Dataset entries
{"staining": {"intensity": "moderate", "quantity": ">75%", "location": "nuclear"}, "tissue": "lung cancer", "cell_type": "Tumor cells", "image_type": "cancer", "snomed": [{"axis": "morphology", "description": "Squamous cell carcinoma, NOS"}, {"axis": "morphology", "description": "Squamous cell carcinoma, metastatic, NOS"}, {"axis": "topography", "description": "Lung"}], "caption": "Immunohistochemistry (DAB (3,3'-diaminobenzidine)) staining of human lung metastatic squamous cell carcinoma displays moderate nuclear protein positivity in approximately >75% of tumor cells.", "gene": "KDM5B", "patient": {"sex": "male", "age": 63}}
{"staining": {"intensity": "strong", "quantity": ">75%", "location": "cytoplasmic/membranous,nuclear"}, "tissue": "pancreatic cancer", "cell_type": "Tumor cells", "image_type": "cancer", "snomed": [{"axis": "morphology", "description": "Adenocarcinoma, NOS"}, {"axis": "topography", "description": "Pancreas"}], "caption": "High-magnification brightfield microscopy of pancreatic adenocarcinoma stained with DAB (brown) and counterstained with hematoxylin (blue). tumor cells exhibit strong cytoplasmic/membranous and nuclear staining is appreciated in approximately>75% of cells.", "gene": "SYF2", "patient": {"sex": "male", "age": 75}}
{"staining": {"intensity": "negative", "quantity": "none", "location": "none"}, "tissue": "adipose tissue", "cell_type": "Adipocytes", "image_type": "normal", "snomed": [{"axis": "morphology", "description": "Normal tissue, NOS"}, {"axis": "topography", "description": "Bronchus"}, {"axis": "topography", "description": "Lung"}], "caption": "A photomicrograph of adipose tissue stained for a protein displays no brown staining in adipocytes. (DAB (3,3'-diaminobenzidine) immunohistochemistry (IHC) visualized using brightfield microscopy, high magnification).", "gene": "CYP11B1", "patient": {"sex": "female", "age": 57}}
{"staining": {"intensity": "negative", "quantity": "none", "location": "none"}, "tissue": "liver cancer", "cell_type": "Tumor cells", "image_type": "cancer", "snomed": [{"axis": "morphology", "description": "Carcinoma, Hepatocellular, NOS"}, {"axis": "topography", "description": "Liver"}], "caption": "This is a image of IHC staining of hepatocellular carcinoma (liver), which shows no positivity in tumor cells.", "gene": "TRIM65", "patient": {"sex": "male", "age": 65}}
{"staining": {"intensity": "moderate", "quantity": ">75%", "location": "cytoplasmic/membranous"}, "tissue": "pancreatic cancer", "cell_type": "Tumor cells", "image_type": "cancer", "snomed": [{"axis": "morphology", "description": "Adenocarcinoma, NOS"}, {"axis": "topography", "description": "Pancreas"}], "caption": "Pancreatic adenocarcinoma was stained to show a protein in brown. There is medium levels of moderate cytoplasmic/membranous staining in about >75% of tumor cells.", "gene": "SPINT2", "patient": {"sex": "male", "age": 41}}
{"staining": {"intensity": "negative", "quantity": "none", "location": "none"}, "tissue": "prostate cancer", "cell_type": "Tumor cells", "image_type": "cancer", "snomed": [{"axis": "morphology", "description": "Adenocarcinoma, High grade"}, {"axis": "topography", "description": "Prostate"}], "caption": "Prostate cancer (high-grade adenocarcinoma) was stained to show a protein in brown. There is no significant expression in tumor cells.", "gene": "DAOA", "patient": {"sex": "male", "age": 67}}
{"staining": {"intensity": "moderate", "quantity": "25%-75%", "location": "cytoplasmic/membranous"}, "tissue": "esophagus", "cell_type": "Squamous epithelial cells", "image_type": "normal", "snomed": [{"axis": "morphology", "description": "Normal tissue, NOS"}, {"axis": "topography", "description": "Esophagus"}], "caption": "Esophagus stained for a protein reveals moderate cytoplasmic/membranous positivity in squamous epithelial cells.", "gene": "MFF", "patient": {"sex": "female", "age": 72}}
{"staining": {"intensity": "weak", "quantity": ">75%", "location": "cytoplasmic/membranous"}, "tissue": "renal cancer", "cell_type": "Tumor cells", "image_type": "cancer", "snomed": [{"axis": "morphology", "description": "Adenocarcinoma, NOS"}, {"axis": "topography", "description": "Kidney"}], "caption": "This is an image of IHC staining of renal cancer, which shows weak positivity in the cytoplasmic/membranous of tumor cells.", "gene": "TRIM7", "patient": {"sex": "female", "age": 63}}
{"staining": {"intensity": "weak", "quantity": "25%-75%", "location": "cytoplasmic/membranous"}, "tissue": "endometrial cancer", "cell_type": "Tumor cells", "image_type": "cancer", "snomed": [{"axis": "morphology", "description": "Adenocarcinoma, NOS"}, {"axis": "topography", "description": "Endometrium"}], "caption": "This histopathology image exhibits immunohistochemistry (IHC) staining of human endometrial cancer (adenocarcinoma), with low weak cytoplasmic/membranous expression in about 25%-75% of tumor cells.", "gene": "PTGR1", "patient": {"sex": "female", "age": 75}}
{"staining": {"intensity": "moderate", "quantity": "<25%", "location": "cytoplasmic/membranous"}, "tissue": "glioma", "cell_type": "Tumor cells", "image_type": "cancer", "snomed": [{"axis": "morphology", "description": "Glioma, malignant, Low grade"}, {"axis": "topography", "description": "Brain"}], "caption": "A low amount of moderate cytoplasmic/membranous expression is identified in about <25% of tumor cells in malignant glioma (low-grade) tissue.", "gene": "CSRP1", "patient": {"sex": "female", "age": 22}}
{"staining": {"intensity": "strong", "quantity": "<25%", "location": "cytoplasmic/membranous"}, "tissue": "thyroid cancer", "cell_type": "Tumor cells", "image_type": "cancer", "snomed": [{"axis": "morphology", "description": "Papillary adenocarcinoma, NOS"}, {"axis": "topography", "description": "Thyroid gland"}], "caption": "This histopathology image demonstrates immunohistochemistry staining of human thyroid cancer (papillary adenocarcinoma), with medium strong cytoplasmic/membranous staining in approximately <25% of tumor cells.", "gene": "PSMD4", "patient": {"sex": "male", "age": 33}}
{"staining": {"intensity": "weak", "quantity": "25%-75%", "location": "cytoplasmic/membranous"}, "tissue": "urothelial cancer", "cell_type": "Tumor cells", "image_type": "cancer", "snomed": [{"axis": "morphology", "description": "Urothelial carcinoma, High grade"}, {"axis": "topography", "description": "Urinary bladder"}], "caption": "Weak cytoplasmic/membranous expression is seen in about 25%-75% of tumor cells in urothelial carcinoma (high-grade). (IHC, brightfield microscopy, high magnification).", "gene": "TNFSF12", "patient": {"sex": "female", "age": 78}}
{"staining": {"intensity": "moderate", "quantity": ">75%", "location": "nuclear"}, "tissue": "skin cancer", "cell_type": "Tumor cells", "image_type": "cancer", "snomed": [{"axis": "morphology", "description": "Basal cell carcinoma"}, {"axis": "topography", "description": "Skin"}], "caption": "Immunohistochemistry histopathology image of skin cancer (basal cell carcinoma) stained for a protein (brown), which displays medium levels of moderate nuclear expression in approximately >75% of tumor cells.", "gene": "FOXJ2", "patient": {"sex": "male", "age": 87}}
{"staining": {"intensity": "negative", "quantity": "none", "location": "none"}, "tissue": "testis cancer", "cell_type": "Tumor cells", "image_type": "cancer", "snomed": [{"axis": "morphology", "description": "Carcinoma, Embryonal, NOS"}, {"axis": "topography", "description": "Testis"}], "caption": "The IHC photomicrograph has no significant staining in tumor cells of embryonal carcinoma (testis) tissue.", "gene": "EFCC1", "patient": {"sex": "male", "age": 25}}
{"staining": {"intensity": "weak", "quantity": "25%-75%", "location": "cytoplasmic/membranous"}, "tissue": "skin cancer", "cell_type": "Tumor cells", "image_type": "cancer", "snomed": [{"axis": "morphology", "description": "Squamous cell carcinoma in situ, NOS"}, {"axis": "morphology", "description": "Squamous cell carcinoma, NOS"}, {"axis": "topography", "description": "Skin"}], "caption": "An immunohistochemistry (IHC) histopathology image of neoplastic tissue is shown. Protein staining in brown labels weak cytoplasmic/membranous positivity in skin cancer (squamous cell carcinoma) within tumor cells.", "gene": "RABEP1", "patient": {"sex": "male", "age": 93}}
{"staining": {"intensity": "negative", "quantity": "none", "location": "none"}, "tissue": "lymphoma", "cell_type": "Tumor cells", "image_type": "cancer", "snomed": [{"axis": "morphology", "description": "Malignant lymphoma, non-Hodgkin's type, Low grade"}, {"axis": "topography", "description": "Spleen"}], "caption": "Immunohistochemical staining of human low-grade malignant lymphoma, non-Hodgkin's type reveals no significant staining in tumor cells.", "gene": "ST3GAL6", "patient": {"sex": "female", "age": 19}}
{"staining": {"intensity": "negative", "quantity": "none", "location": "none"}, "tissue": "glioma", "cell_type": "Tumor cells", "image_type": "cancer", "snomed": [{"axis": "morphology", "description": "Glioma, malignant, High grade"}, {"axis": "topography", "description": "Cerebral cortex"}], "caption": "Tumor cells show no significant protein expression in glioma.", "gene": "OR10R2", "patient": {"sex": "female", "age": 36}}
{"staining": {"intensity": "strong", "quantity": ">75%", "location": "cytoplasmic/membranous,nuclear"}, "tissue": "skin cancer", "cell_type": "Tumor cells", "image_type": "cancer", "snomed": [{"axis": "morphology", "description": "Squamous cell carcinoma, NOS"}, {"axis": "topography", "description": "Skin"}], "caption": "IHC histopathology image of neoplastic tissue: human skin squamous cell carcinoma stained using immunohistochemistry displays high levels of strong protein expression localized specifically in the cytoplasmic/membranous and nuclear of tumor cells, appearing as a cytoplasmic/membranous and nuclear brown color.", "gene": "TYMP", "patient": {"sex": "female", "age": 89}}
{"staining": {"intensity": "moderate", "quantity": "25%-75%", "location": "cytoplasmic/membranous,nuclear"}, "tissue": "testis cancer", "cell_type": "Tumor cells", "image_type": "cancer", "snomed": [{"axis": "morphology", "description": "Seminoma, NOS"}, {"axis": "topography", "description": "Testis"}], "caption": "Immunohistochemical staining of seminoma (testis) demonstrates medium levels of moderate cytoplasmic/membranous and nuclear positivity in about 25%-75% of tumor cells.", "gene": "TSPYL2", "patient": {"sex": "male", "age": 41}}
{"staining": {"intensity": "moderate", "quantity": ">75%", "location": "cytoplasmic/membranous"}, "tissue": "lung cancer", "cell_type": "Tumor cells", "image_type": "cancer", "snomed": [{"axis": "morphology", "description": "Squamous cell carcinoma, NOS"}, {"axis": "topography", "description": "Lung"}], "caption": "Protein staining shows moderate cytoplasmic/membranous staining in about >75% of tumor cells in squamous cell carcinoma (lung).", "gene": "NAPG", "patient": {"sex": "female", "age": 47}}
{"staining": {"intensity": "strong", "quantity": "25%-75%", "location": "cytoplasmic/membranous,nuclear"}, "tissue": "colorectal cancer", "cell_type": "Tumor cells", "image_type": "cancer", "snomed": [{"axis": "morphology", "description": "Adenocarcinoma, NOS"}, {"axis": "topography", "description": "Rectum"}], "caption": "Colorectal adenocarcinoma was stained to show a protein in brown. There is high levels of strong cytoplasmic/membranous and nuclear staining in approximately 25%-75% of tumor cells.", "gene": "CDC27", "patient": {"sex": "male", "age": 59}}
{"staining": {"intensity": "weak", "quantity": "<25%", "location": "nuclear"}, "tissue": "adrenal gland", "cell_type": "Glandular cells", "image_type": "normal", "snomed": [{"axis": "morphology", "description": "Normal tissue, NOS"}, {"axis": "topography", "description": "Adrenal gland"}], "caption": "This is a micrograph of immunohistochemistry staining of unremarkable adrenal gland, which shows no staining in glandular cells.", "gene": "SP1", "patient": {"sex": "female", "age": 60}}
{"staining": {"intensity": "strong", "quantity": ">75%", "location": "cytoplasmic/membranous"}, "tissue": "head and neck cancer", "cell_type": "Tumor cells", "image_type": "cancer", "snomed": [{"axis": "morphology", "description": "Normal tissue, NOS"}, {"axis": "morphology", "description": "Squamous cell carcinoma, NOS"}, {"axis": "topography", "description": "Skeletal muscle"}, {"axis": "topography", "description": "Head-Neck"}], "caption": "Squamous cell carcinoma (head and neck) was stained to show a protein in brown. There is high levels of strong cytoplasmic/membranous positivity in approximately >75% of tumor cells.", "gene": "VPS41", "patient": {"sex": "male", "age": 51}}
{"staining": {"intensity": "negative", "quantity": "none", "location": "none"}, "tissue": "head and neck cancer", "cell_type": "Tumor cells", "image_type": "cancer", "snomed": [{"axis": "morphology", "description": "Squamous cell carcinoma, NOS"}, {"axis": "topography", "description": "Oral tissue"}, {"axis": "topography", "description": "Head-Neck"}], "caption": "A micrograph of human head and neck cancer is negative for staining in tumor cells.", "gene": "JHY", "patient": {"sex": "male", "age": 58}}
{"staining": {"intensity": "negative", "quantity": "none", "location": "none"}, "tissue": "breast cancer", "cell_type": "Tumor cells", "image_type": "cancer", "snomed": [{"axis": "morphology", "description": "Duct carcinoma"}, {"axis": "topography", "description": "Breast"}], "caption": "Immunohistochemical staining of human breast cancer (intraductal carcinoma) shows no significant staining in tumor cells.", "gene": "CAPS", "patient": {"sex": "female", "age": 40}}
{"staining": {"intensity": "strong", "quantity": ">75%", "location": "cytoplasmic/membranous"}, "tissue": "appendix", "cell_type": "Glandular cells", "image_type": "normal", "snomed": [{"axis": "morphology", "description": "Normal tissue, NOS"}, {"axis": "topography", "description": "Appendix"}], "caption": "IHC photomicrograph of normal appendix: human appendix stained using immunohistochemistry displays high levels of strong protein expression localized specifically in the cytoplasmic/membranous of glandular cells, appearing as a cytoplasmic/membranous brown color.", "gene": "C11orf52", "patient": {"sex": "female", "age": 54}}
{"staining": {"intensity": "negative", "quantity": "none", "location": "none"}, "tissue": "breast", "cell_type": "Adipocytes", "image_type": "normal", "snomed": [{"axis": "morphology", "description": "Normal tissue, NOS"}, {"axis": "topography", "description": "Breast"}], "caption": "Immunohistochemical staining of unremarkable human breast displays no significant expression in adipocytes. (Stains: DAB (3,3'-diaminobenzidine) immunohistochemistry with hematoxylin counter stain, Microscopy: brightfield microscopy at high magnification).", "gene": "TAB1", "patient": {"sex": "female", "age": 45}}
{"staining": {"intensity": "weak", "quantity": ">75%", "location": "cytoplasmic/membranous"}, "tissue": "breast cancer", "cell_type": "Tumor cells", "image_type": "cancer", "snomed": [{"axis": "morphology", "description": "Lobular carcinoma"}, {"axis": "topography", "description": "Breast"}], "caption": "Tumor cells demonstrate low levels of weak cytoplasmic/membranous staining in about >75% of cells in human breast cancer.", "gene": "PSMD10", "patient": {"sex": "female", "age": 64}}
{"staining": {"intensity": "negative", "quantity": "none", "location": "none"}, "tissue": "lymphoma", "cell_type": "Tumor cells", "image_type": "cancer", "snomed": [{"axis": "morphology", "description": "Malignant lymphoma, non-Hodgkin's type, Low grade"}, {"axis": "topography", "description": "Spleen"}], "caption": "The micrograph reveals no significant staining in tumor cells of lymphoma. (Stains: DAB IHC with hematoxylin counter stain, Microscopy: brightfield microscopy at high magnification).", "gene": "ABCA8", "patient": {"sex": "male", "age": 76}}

### WHAT THE TASK ASKS
When a line in the data holds the word "pancreatic", show that line.

### EXPECTED ANSWER
{"staining": {"intensity": "strong", "quantity": ">75%", "location": "cytoplasmic/membranous,nuclear"}, "tissue": "pancreatic cancer", "cell_type": "Tumor cells", "image_type": "cancer", "snomed": [{"axis": "morphology", "description": "Adenocarcinoma, NOS"}, {"axis": "topography", "description": "Pancreas"}], "caption": "High-magnification brightfield microscopy of pancreatic adenocarcinoma stained with DAB (brown) and counterstained with hematoxylin (blue). tumor cells exhibit strong cytoplasmic/membranous and nuclear staining is appreciated in approximately>75% of cells.", "gene": "SYF2", "patient": {"sex": "male", "age": 75}}
{"staining": {"intensity": "moderate", "quantity": ">75%", "location": "cytoplasmic/membranous"}, "tissue": "pancreatic cancer", "cell_type": "Tumor cells", "image_type": "cancer", "snomed": [{"axis": "morphology", "description": "Adenocarcinoma, NOS"}, {"axis": "topography", "description": "Pancreas"}], "caption": "Pancreatic adenocarcinoma was stained to show a protein in brown. There is medium levels of moderate cytoplasmic/membranous staining in about >75% of tumor cells.", "gene": "SPINT2", "patient": {"sex": "male", "age": 41}}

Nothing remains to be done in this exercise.